Berlusconi claims persecution

ROME: Italian Prime Minister Silvio Berlusconi claimed Friday to be the most persecuted man anywhere in history at the hands of the courts, after judges quashed his immunity from prosecution.

But he said his centre-right government would carry on with massive public backing and there was no need to organise demonstrations in his favour.

"I am absolutely the person the most persecuted by the judiciary of all times, in all history and of anywhere in the world," he told journalists on emerging from a cabinet meeting.

Berlusconi said he had made more than 2,500 court appearances and spent more than 200 million euros on his defence in the various legal cases against him.

In a typical Berlusconi gaffe, he said the money had gone on paying "consultants and judges", before correcting that to "consultants and lawyers."

Last week a Milan court ordered his media empire Fininvest to pay a record fine of 750 million euros after ruling that it had obtained a favourable legal decision through bribery.

On Wednesday Italy's Constitutional Court dealt Berlusconi a stinging blow by throwing out a law shielding him from prosecution while in office.

The verdict paved the way for two corruption trials to resume against the 73-year-old billionaire media tycoon.

"The persecution is continuing of course," Berlusconi said Friday. "I would never have thought anyway that left-wing judges could approve" the immunity law.

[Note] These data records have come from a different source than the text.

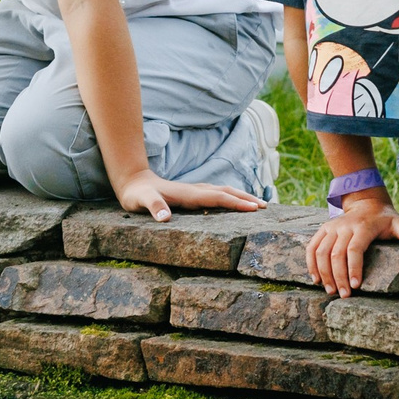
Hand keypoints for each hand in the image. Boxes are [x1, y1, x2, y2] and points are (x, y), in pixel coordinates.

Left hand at [113, 169, 266, 222]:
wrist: (133, 181)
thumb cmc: (137, 195)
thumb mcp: (141, 201)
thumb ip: (153, 207)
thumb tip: (164, 218)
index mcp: (188, 194)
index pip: (217, 198)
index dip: (235, 203)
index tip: (253, 208)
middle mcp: (195, 190)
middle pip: (226, 192)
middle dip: (246, 198)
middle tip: (266, 207)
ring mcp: (195, 190)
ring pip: (223, 192)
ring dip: (241, 196)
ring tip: (258, 205)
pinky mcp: (192, 193)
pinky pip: (217, 194)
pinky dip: (231, 197)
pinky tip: (236, 202)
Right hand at [307, 194, 398, 297]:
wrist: (366, 202)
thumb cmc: (383, 219)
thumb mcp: (397, 223)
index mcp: (362, 227)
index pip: (355, 249)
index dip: (354, 268)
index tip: (356, 286)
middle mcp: (344, 226)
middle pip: (336, 254)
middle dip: (338, 277)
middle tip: (344, 296)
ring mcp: (331, 227)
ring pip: (321, 252)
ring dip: (324, 274)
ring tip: (331, 291)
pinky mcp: (323, 230)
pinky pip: (312, 247)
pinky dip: (311, 264)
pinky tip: (315, 279)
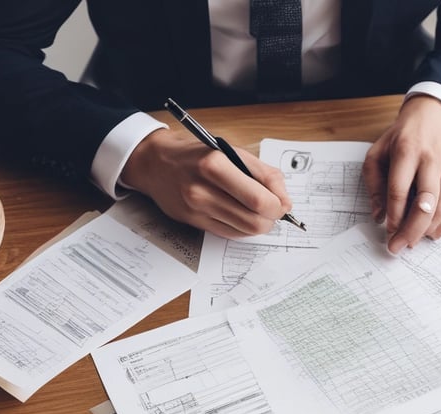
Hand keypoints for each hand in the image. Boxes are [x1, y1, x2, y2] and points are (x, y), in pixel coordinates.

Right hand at [121, 128, 291, 238]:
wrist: (156, 163)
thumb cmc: (197, 154)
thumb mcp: (231, 151)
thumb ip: (263, 173)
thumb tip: (285, 200)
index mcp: (215, 165)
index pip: (260, 199)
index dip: (279, 205)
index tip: (283, 202)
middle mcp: (203, 190)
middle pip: (254, 220)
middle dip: (272, 218)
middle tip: (273, 209)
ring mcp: (197, 209)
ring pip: (245, 230)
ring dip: (259, 224)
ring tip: (258, 211)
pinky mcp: (194, 223)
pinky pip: (231, 234)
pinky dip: (243, 228)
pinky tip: (241, 215)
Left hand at [363, 95, 440, 253]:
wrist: (432, 118)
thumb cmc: (400, 140)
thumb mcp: (377, 154)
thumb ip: (374, 185)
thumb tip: (379, 216)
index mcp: (406, 150)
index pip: (399, 189)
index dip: (394, 215)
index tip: (388, 232)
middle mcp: (432, 159)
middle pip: (426, 202)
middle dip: (412, 229)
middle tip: (400, 246)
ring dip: (427, 229)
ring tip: (413, 242)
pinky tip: (432, 233)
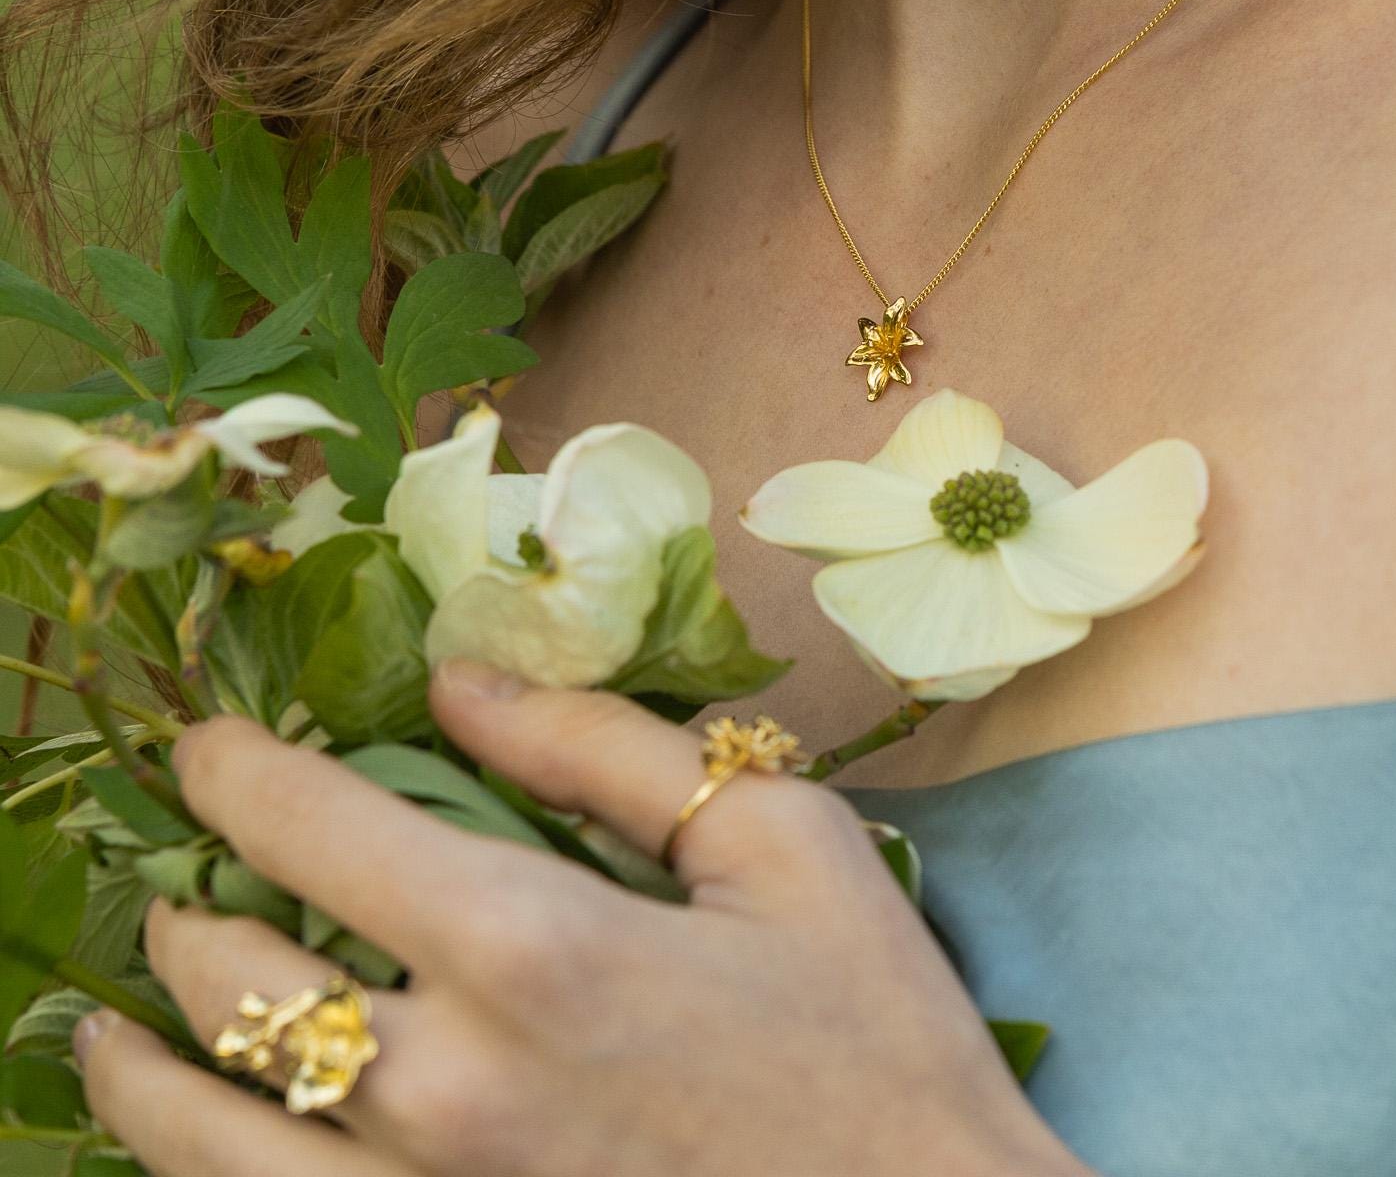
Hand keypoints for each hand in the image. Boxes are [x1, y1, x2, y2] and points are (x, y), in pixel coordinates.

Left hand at [76, 661, 1087, 1176]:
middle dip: (188, 906)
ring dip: (140, 1061)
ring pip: (206, 1136)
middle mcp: (445, 1084)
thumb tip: (461, 682)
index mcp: (534, 947)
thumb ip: (607, 750)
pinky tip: (198, 1138)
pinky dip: (198, 1169)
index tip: (206, 744)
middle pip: (237, 982)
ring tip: (111, 1018)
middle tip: (182, 869)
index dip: (239, 774)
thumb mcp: (779, 844)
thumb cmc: (870, 1031)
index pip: (320, 831)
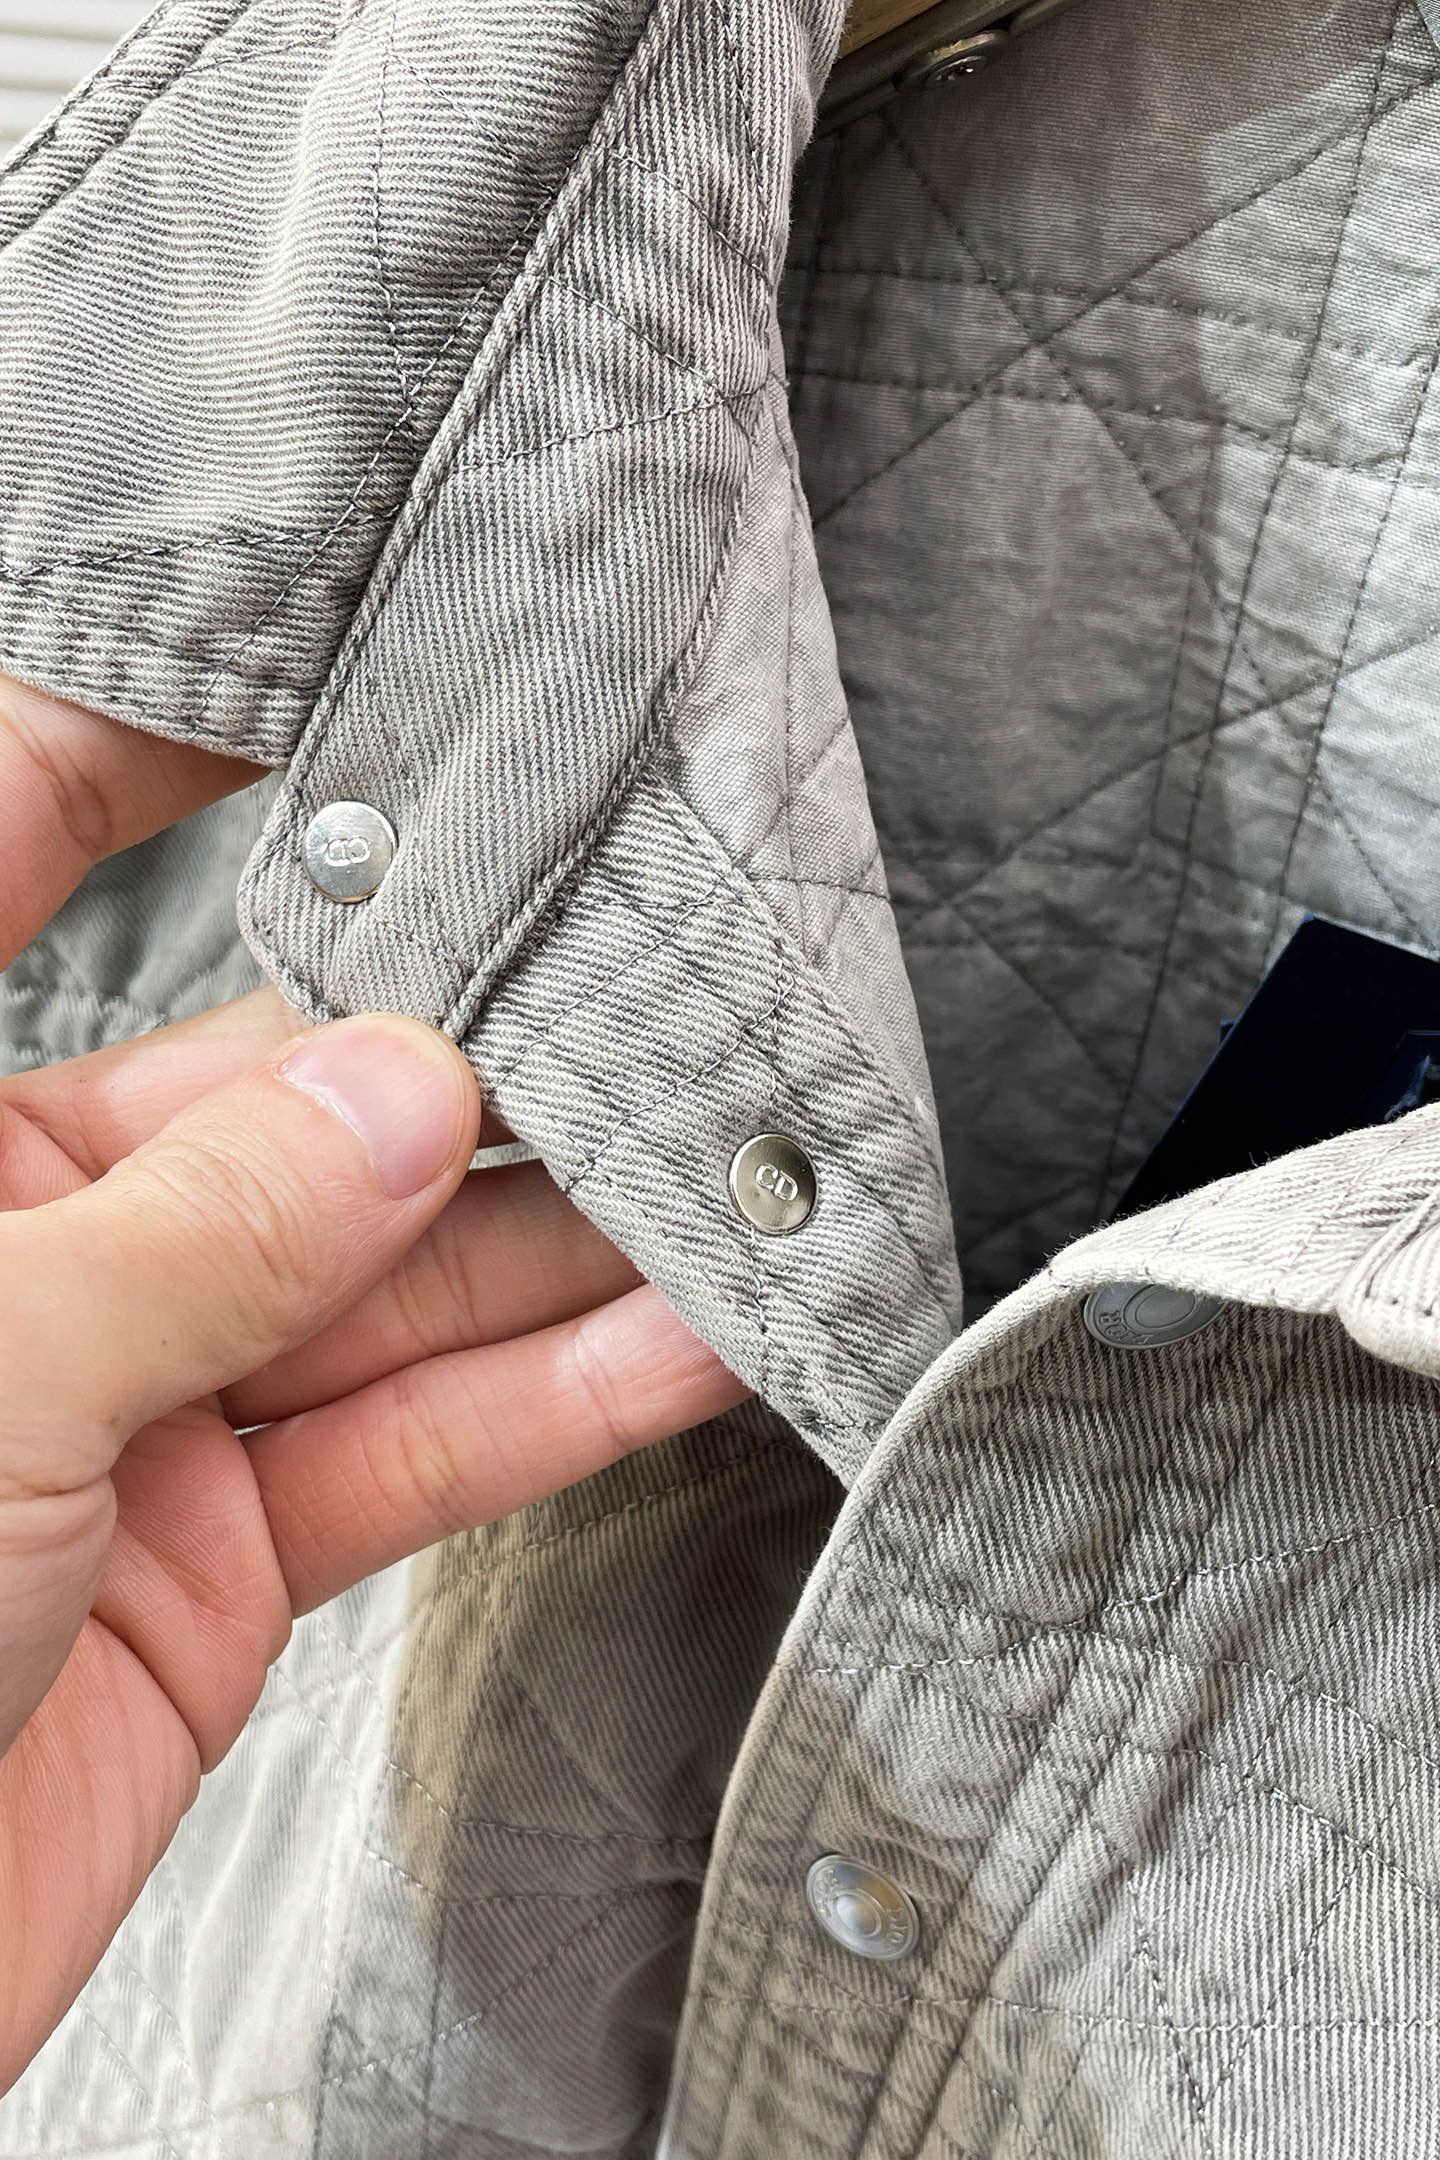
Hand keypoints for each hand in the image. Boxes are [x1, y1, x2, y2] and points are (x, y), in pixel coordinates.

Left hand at [0, 677, 748, 2086]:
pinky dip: (545, 1405)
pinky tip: (678, 1344)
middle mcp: (21, 1235)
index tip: (350, 678)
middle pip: (278, 1097)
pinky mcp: (211, 1555)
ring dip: (550, 1242)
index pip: (15, 839)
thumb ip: (210, 1231)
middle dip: (466, 1057)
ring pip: (376, 1280)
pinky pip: (402, 1450)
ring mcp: (129, 1394)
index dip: (158, 737)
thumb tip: (410, 1092)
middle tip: (647, 994)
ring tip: (721, 1175)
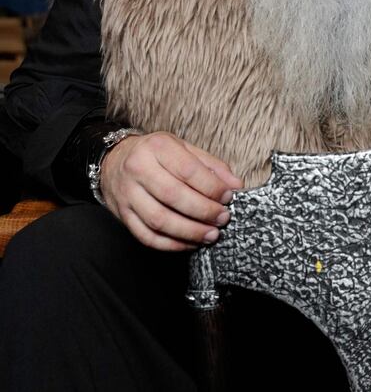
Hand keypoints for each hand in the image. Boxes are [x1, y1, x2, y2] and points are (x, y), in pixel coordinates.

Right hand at [100, 131, 242, 250]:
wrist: (114, 160)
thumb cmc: (156, 155)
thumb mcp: (183, 148)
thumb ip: (211, 166)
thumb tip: (236, 185)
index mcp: (157, 147)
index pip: (188, 170)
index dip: (211, 187)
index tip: (228, 197)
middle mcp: (138, 169)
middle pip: (173, 196)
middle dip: (203, 211)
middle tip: (223, 218)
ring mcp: (128, 194)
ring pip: (159, 220)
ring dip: (189, 231)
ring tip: (211, 234)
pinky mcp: (123, 215)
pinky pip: (147, 236)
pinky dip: (171, 244)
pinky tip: (190, 243)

"I will just have to take a few hours off from my work as head of government to deal with the trials."

Calling the trials "a real farce", Berlusconi said, "I will go on television to explain all that and the Italians will understand that the prime minister is a rampart against the left, which is not in the majority in this country."

In a separate statement on the TG5 television channel owned by his Mediaset group, Berlusconi turned down calls from some of his supporters for mass street protests against the Constitutional Court ruling.

"We are in government with the benefit of a popular consensus which has grown," he said, referring to successes in national, European and local elections since April last year.

"It's clear that we have a majority and we will govern for five years."

Berlusconi's battles with the law have marked his public life since he burst on to the political scene in the mid-1990s.

He has faced charges including corruption, tax fraud, false accounting and illegally financing political parties.

Although some initial judgments have gone against him, he has never been definitively convicted.

In the latest cases he is accused of paying his British former tax lawyer, David Mills, 600,000 dollars (400,000 euros) to give false evidence in two trials in the 1990s.

Mills was convicted in February of accepting the payment in a ruling that he is appealing.

Another pending case against Berlusconi involves allegations that his Mediaset television empire overcharged for broadcasting rights.

He has seen his popularity ratings drop in the past few weeks as he is also facing a string of sex scandals.

But asked a month ago by a journalist if he should resign, he declared he was "by far the best prime minister in 150 years of Italian history."